The Colonel’s displeasure had a disastrous effect on Simpson. He had the impression that his presence was a burden to his host, and was at a loss for a subject of conversation. Only Frank was placidly jovial as always, and, his teeth asparkle, munched with gusto on hot toast spread with orange marmalade.
When they had finished their coffee, the Colonel lit his pipe and rose.
“Didn’t you want to take a look at the new car, Frank? Let’s walk over to the garage. Nothing to do in this rain anyway.”
Then, sensing that poor Simpson had remained mentally suspended in midair, the Colonel added, “I’ve got a few good books here, my dear Simpson. Help yourself if you wish.”
Simpson came to with a start and pulled some bulky red volume down from the shelf. It turned out to be the
Veterinary Herald
for 1895.
“I need to have a little talk with you,” began the Colonel when he and Frank had tugged on their crackling raincoats and walked out into a mist of rain.
Frank gave his father a rapid glance.
“How shall I put it,” he pondered, puffing on his pipe. “Listen, Frank,” he said, taking the plunge—and the wet gravel crunched more succulently under his soles—“it has come to my attention, it doesn’t matter how, or, to put it more simply, I have noticed … Dammit,
Frank, what I mean is, what kind of relations do you have with McGore’s wife?”
Frank replied quietly and coolly, “I’d rather not discuss that with you, Father,” meanwhile thinking angrily to himself: what a scoundrel—he did rat on me!
“Obviously I cannot demand—” began the Colonel, and stopped short. At tennis, after the first bad shot, he still managed to control himself.

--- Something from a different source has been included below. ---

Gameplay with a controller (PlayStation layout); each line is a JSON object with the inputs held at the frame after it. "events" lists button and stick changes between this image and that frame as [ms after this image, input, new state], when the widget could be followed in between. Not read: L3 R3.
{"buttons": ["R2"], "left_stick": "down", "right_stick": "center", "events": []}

“Might be a good idea to fix this footbridge,” remarked Frank, hitting a rotten timber with his heel.
“To hell with the bridge!” said the Colonel. This was his second miss, and the veins swelled on his forehead in an irate vee.

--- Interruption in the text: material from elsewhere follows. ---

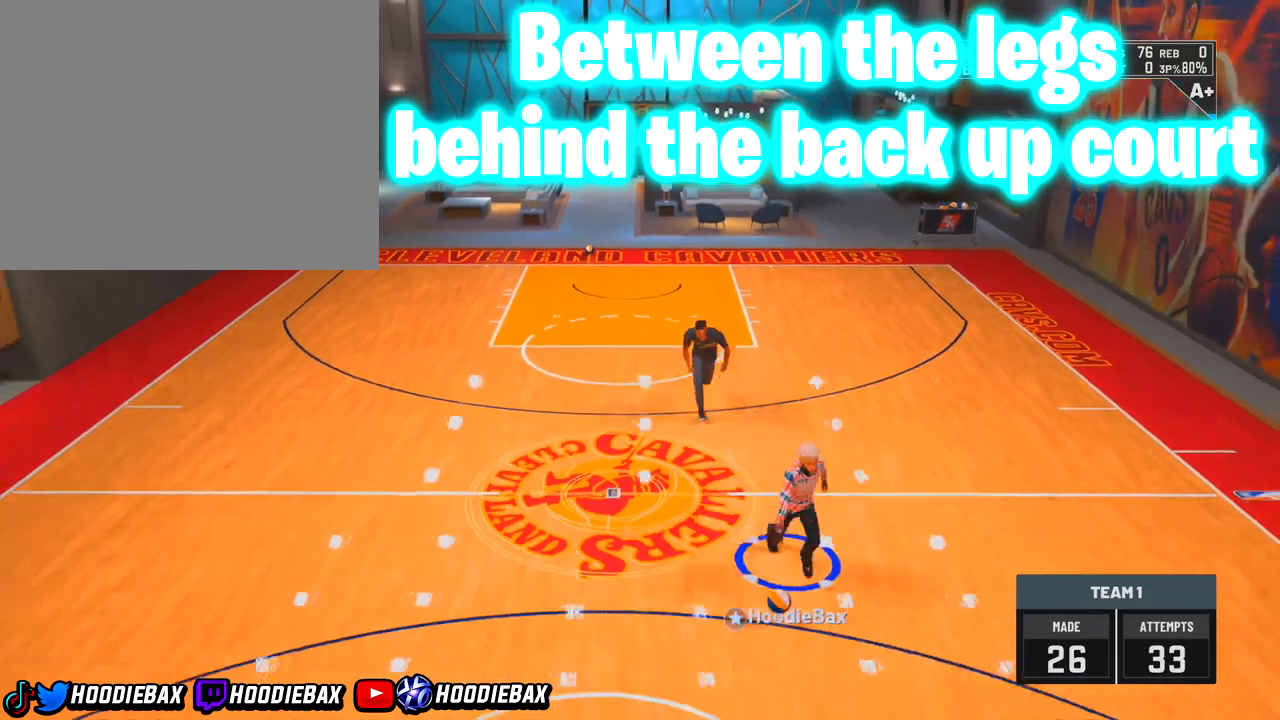
{"buttons": ["R2"], "left_stick": "down", "right_stick": "center", "events": []}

The chauffeur, who had been banging around with some buckets by the garage gates, yanked off his checkered cap upon seeing his master. He was a short, stocky man with a cropped yellow mustache.
“Morning, sir,” he said amiably and pushed open one of the gates with his shoulder. In the petrol-and-leather-scented penumbra glimmered an enormous, black, brand-new Rolls-Royce.
“And now let us take a walk in the park,” said the Colonel in a toneless voice when Frank had had his fill of examining cylinders and levers.
The first thing that happened in the park was that a large, cold drop of water fell from a branch, inside the Colonel’s collar. And actually it was this drop that made the cup overflow. After a masticating movement of his lips, as though rehearsing the words, he abruptly thundered: “I warn you, Frank, in my house I shall not stand for any adventures of the French-novel genre. Furthermore, McGore is my friend—can you understand that or not?”
Frank picked up the racquet Simpson had forgotten on the bench the previous day. The damp had turned it into a figure eight. Rotten racquet, Frank thought with revulsion. His father’s words were pounding ponderously past: “I shall not stand for it,” he was saying. “If you cannot behave properly, then leave. I am displeased with you, Frank, I am terribly displeased with you. There is something about you that I don’t understand. At university you do poorly at your studies. In Italy God knows what you were up to. They tell me you paint. I suppose I’m not worthy of being shown your daubings. Yes, daubings. I can imagine.… A genius indeed! For you doubtless consider yourself a genius, or, even better, a futurist. And now we have these love affairs to boot.… In short, unless—”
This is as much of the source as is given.